The film by director Christopher André Marks shows in a gripping way how these outsiders were able to achieve something unique. If you look at the pictures, you will quickly feel transported back to an incredible football summer 2004, at least from a Greek perspective. While the German team in Portugal was eliminated in the preliminary round, the Greeks amazed an entire continent. Rehhagel’s team won the opening game against the hosts 2-1 and brought tears to the then still young Cristiano Ronaldo. In the final, Greece wins again against Portugal. A whole people are dancing in the streets. Ronaldo is crying again.
“I hired Otto Rehhagel because he is German. But I never would have thought that this German would have the heart of a Greek, ”said Greece’s then association president Vassilis Gagatsis in retrospect. When he surprisingly hired Rehhagel in the summer of 2001, an anything but harmonious relationship initially developed. Gagatsis rents a villa to the German, but Rehhagel would rather continue to live in his homeland. He doesn’t speak Greek either. And then the first game under the new coach was lost 5-1 to Finland. A little later the Greek press would like to chase “Mr. Rehhagel” away.
“It was said that he was only here because of the Acropolis,” reports the defensive giant Traianos Dellas. “Mr. Rehhagel spoke German, but none of us spoke German.” Topalidis speaks perfect Greek and German, resulting in a close connection between the team and the coach. And if Rehhagel criticizes a player a little too harshly, Topalidis translates a little in his own way. “So if the criticism was too harsh, I covered it with a bit of icing,” he says with a laugh.
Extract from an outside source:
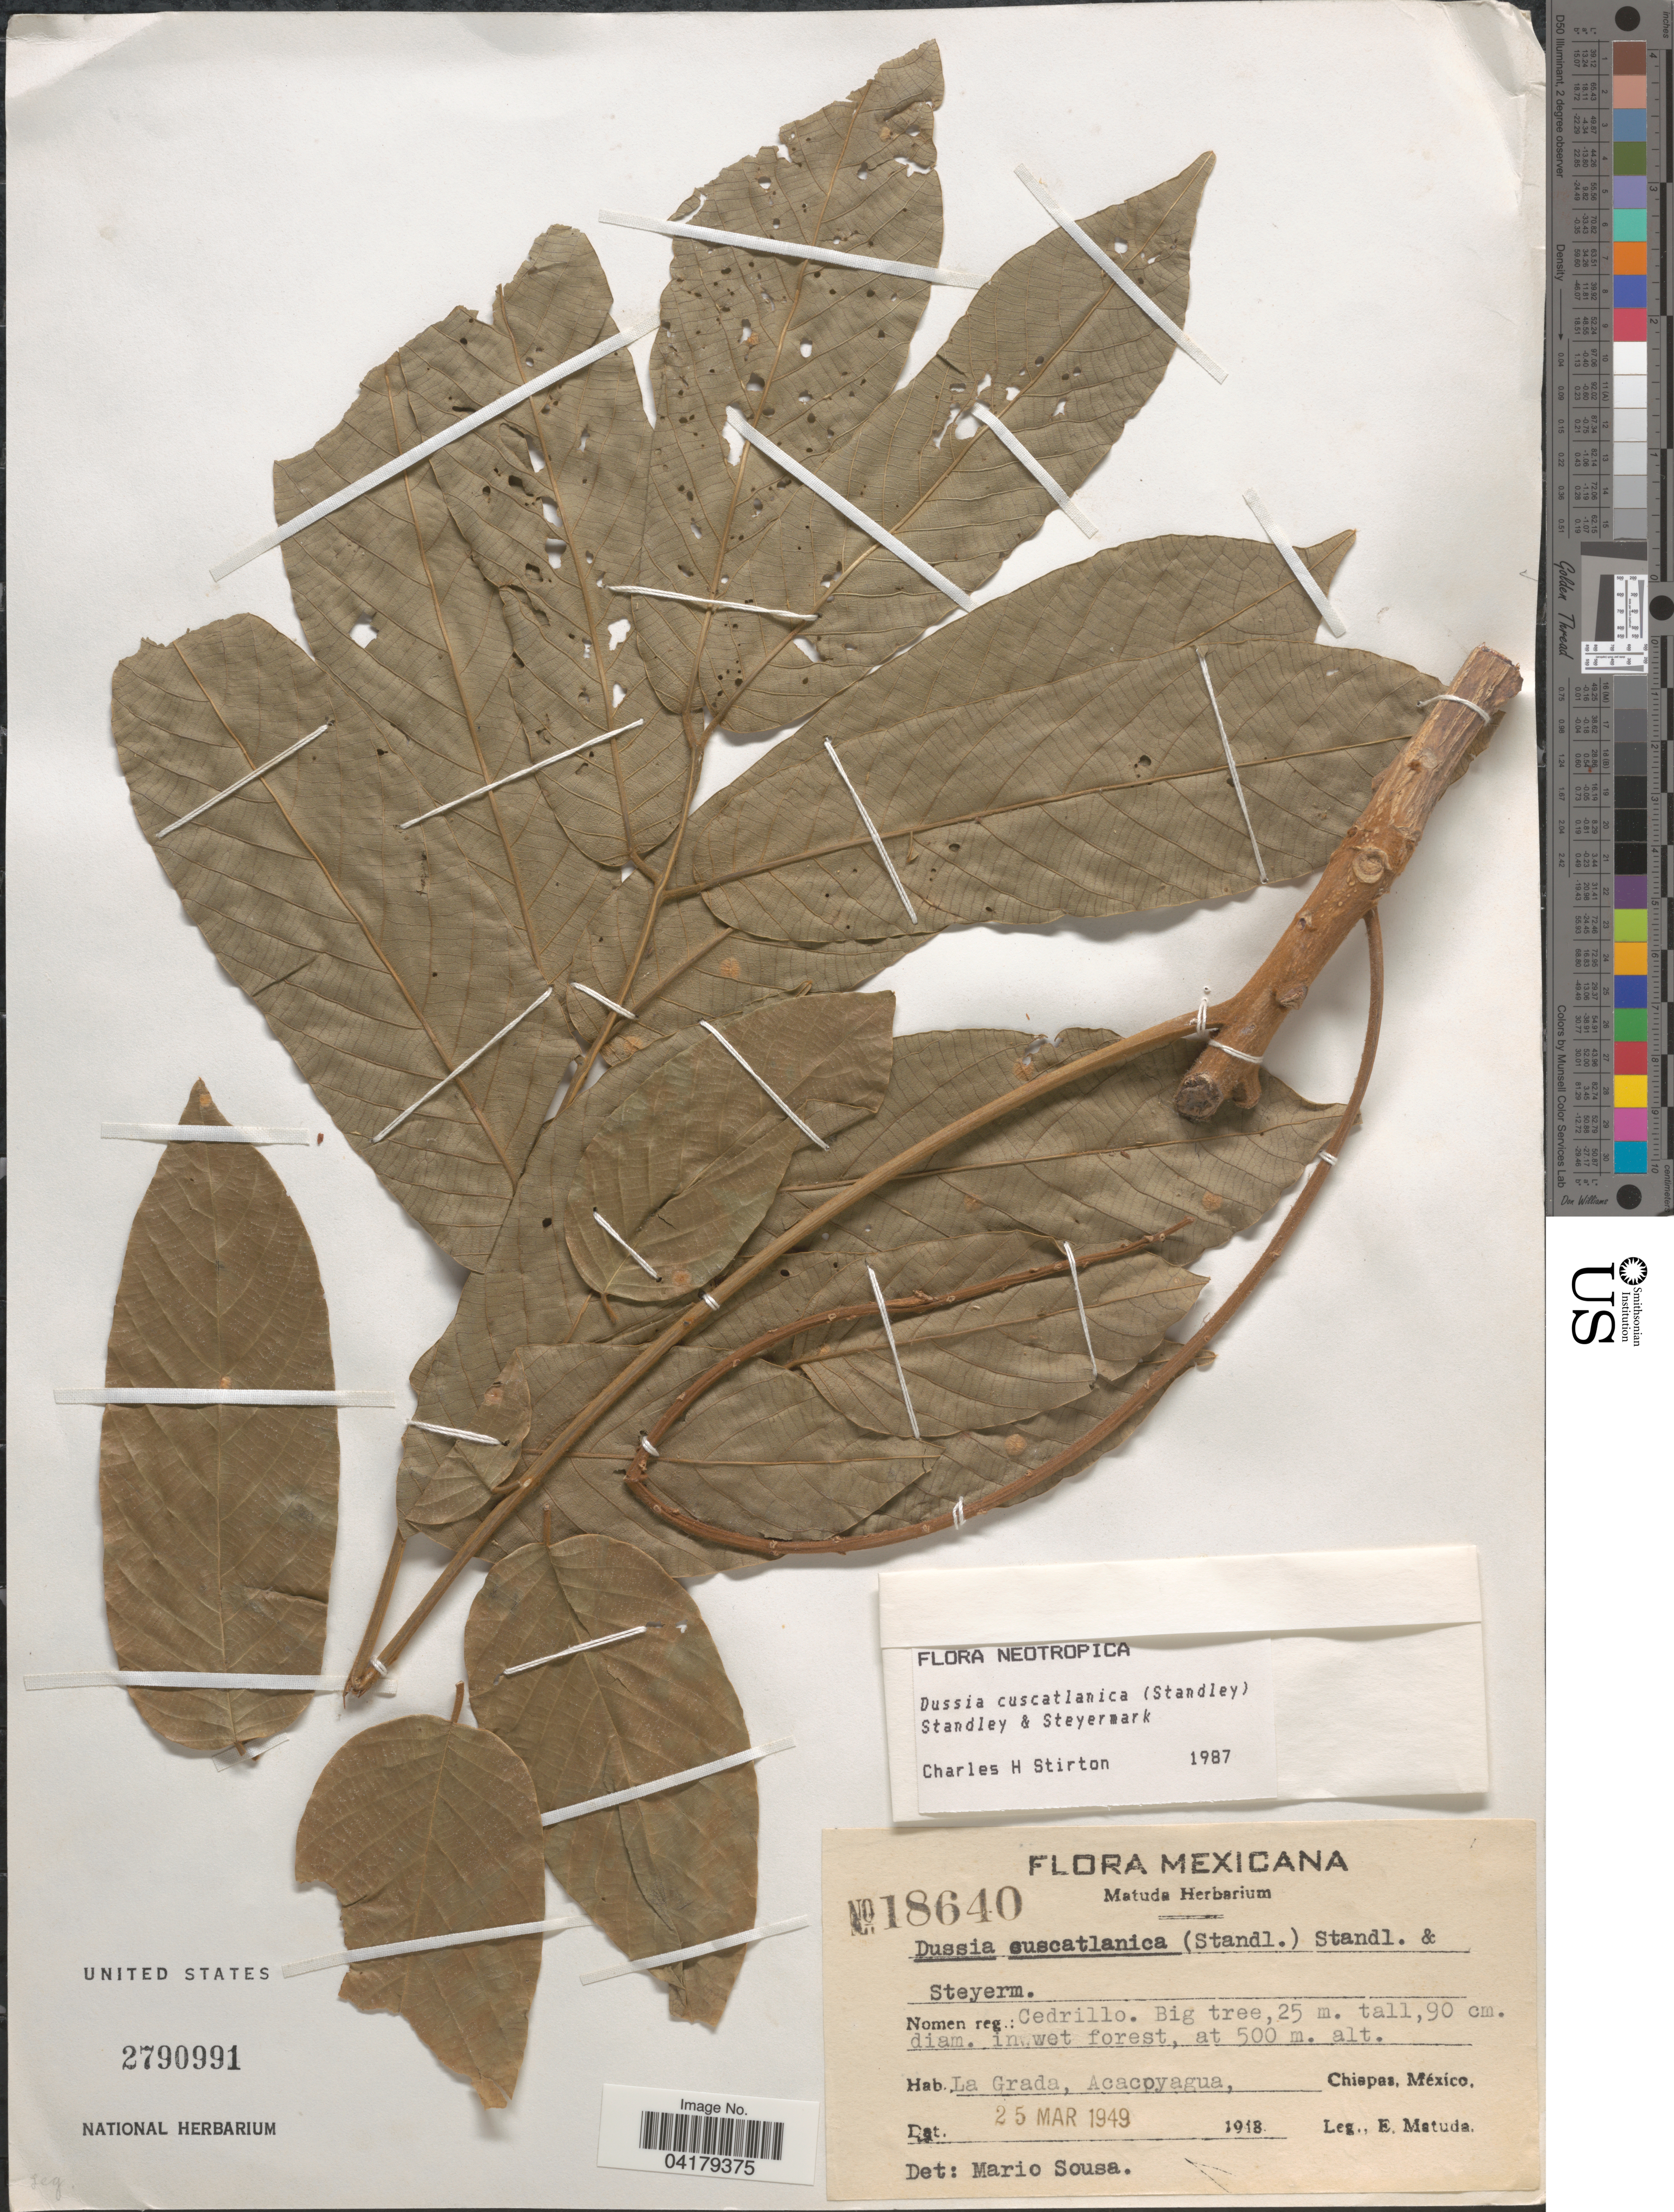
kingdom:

It is the beginning of a unique connection, which will be crowned with a probably forever unique success on July 4th, 2004 in Lisbon. The pictures of the finale and the way there allow the viewer to immerse themselves in a bygone era. Companions like Rehhagel, Topalidis, Dellas and many other players reminisce about that time. And they try to explain what actually cannot be explained to this day: That Greece actually became European football champions.